Further adopting the pose of victims, Xers have complained that boomers are currently in control of politics and society. Are we to find it shocking that those boomers who have trained themselves as youths to operate the levers of power are now doing so in middle age? Don't the thirteeners have the same ambitions? Are we to understand that the Xers will voluntarily relinquish their power in their early 40s to a generation that is just leaving college?

The complaints of the thirteeners (many of which, like the need to reduce the debt, boomers endorse, too) can be useful and encouraging - if they take some stock of the surrounding historical context, temper their self-interest with social idealism, and join with members of other generations who share their own concerns. They should follow this rule of the reform community: Thou shalt not snivel.
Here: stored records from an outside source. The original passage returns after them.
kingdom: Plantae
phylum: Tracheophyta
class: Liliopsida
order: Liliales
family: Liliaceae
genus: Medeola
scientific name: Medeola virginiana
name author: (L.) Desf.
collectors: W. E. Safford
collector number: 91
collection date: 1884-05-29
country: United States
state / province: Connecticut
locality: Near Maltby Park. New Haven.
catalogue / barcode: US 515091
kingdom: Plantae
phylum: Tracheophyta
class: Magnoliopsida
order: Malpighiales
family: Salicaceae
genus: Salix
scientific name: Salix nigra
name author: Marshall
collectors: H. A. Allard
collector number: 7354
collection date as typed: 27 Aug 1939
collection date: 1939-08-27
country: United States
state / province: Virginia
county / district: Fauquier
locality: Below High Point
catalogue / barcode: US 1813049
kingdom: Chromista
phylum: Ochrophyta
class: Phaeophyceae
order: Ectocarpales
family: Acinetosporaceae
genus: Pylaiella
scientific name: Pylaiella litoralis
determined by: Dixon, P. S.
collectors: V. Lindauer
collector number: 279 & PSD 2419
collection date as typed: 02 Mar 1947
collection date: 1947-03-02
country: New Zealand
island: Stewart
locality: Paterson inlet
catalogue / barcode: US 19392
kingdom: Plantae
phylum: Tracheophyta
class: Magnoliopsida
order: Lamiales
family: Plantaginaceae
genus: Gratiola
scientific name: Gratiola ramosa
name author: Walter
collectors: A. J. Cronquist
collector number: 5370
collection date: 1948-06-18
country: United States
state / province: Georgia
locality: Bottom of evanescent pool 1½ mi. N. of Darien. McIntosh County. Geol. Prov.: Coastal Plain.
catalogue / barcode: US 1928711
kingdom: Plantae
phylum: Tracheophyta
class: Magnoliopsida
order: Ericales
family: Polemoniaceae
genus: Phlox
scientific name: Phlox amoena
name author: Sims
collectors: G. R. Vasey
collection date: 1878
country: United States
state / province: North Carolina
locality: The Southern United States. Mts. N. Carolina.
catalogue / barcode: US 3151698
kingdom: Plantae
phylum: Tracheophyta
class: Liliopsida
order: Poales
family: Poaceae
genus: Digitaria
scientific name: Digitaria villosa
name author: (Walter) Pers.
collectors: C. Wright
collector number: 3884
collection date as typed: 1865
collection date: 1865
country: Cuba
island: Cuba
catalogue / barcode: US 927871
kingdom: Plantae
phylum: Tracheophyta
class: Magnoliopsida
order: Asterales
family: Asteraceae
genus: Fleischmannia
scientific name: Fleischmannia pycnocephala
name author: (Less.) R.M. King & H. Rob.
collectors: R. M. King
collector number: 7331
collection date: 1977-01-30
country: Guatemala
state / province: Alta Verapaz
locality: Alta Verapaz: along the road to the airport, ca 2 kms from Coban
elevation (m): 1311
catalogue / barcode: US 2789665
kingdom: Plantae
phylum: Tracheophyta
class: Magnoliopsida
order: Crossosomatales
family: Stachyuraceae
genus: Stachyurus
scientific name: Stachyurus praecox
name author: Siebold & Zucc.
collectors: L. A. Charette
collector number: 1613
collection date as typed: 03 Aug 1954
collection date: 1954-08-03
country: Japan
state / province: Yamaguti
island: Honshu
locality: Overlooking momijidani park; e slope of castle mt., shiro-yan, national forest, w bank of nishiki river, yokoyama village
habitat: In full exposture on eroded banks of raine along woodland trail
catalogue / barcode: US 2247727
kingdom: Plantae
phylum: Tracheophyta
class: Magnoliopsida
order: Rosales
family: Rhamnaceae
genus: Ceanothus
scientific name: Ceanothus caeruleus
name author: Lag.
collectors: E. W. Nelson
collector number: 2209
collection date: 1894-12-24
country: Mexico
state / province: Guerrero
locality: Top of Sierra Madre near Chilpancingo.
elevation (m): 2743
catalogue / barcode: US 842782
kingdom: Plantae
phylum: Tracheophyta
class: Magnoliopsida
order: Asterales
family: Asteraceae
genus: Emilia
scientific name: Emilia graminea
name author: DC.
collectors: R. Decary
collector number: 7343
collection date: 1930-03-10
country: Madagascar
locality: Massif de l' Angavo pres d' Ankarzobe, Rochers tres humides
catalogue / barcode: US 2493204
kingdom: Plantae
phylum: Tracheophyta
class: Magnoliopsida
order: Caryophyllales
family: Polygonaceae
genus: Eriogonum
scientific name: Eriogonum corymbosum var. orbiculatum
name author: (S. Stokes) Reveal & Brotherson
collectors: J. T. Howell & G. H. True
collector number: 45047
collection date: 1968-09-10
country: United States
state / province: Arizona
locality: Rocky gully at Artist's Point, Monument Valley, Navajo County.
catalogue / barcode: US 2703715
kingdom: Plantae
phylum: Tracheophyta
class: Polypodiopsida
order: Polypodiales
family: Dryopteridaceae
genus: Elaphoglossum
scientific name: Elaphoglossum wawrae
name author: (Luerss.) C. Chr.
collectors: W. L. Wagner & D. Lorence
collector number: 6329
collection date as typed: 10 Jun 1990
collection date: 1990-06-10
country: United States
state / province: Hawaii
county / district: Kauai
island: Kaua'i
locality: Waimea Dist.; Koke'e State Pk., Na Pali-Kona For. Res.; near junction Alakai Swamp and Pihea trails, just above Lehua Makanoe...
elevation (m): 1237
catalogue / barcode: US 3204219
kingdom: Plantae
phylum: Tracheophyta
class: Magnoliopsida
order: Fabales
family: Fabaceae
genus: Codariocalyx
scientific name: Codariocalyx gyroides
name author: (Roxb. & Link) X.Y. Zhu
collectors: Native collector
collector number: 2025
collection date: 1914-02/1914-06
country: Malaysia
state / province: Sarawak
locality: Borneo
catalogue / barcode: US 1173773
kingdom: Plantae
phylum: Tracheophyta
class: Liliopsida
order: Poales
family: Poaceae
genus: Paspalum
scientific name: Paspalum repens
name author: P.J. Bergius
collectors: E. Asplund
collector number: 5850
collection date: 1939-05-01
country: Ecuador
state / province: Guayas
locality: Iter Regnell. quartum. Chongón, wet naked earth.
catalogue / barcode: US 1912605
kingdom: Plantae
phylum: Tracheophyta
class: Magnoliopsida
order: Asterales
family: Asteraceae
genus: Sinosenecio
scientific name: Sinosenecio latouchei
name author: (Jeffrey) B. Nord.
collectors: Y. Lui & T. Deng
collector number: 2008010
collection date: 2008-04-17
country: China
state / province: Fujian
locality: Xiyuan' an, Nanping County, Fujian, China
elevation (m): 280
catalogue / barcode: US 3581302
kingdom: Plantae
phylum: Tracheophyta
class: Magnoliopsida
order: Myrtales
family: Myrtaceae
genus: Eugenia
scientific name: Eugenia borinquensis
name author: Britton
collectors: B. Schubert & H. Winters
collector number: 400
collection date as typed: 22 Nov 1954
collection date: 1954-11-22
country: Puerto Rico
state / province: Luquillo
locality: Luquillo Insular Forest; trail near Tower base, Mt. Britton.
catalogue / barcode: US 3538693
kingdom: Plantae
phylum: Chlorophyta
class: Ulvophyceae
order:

To observe the first breath of identity in any generation is inspiring, and around us at this moment we are witnessing a wave of the young beginning to lift its head and take stock of itself as an entity. That its members are now beginning to write manifestos of their beliefs and intentions is a welcome sign since that prompts healthy debate and is evidence that they are awakening intellectually.

So I'm not hoping the younger generation will vanish. I look forward to more activity on their part: more writing, more speaking, more demands on the rest of society. From that we will all profit.

Yet from them I also hope for better analysis, stronger intellectual quality, a greater sense of history, some humility about what they, in turn, might be able to accomplish in their lives, and a greater altruism, idealism and social commitment.

Neil Jumonville is an associate professor of history at Florida State University. He wrote this article for the Tallahassee Democrat.